The Methods= attribute has been striken :-(. It was motivated by the observation that textsearch interactions in WWW go like this:
  1. Doc A says "click here[23] to see the index"
  2. user clicks
  3. client fetches link 23, "http://host/index"
  4. displays "cover page" document
  5. user enters FIND abc
  6. client fetches "http://host/index?abc"
  7. search results are displayed
Wheras in gopher, you get to save a step if you like:
  1. Doc A says "click here[23] to search the index"
  2. user clicks
  3. client displayes "enter search words here: " dialog
  4. user enters FIND abc
  5. client fetches "http://host/index?abc"
  6. search results are displayed
So to specify the latter, you would create a link with Methods=textsearch.
>    I added LinkEnds= so that the various linking elements will
>    completely conform to the clink and ilink forms.  The presence
>    of the LinkEnds= attribute does not imply required support
>    for this type of linking, but it does make HTML more consistent
>    with other DTDs that do use the LinkEnds= attribute form.
>
>    Note that 10744 shows the attribute name for the ILINK form
>    to be 'linkend', not 'linkends'.  I consider this to be a
>    typo, as there's no logical reason to disallow multiple anchors
>    from a clink and lack of it puts an undue requirement of
>    specifying otherwise unneeded nameloc elements.  In any case,
>    an application can transform linkends= to linkend= plus a
>    nameloc, so it doesn't matter in practice.
Are there any HyTime implementations out there?
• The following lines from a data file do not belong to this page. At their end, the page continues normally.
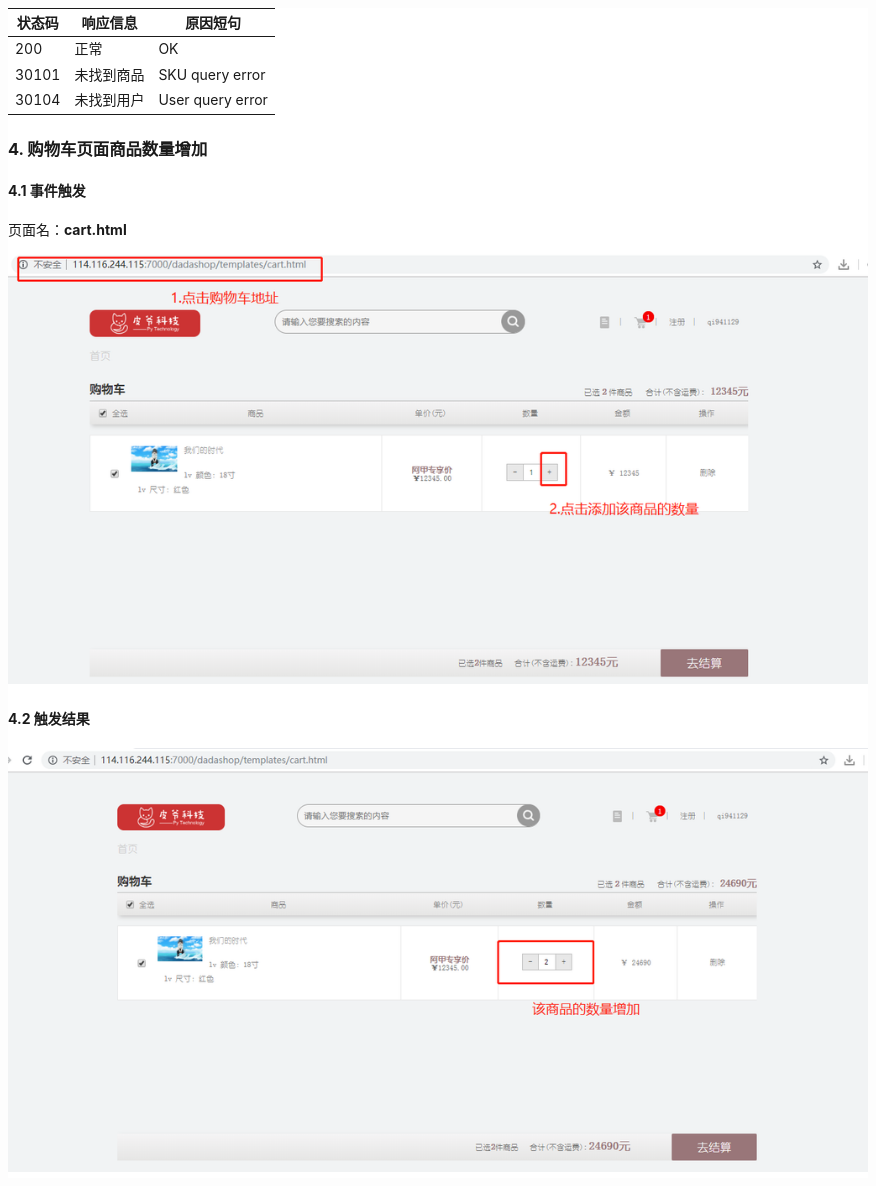 | 状态码 | 响应信息   | 原因短句         |
| ------ | ---------- | ---------------- |
| 200    | 正常       | OK               |
| 30101  | 未找到商品 | SKU query error  |
| 30104  | 未找到用户 | User query error |



### 4. 购物车页面商品数量增加

#### 4.1 事件触发

页面名：**cart.html** 

![1574783885360](.\images\1574783885360.png)

#### 4.2 触发结果

![1574783996491](.\images\1574783996491.png)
Do they use 'linkend' or 'linkends'? It's hard to beleive that HyTime became a standard without a proof-of-concept implementation.
>
><!ELEMENT P     - O EMPTY -- separates paragraphs -->
><!--=== WEK ==========================================================
>
>    Design note:  This seems like a clumsy way to structure information.
>                  One would expect paragraphs to be containing.
>
>    ==================================================================-->
Yeah, well, try implementing end tag inference in <1000 or so lines of code. Maybe we'll get it right next time...
><!ELEMENT DL    - -  (DT | DD | P | %hypertext;)*>
><!--    Content should match ((DT,(%hypertext;)+)+,(DD,(%hypertext;)+))
>        But mixed content is messy.
>  -->
><!--=== WEK ============================================================
>
>    Design note:  This content should be:
>
>    <!ELEMENT DL  - - (DT+, DD)+ >
>    <!ELEMENT (DT | DD) - O (%hypertext;)* >
>
>    There's no reason for DT and DD to be empty.  Perhaps there was
>    some confusion about the problems with mixed content?  There are
>    none here.
>
>    These comments apply to the other list elements as well.
>
>    ====================================================================-->
The problem is that DL, DT, DD, UL, OL, and LI were marked up in extant HTML documents as if minimization were supported. But I didn't want to introduce minimization into the implementation, so I made the DT, DD, and LI elements empty.

It's possible I'm confused about mixed content, but the way I understand it, you don't want to use mixed content except in repeatable or groups because authors will stick whitespace in where it is meant to be ignored but it won't be.

>
><!-- Character entities omitted.  These should be separate from
>     the main DTD so specific applications can define their values.
>     ISO entity sets could be used for this.
>  -->
Another point I should have explained in the DTD: the WWW application specifies that HTML uses the Latin-1 character set, and that the Ouml entity represents exactly that character from the Latin-1 character and not some system specific thingy. Translation to system character sets is done outside of the SGML parser.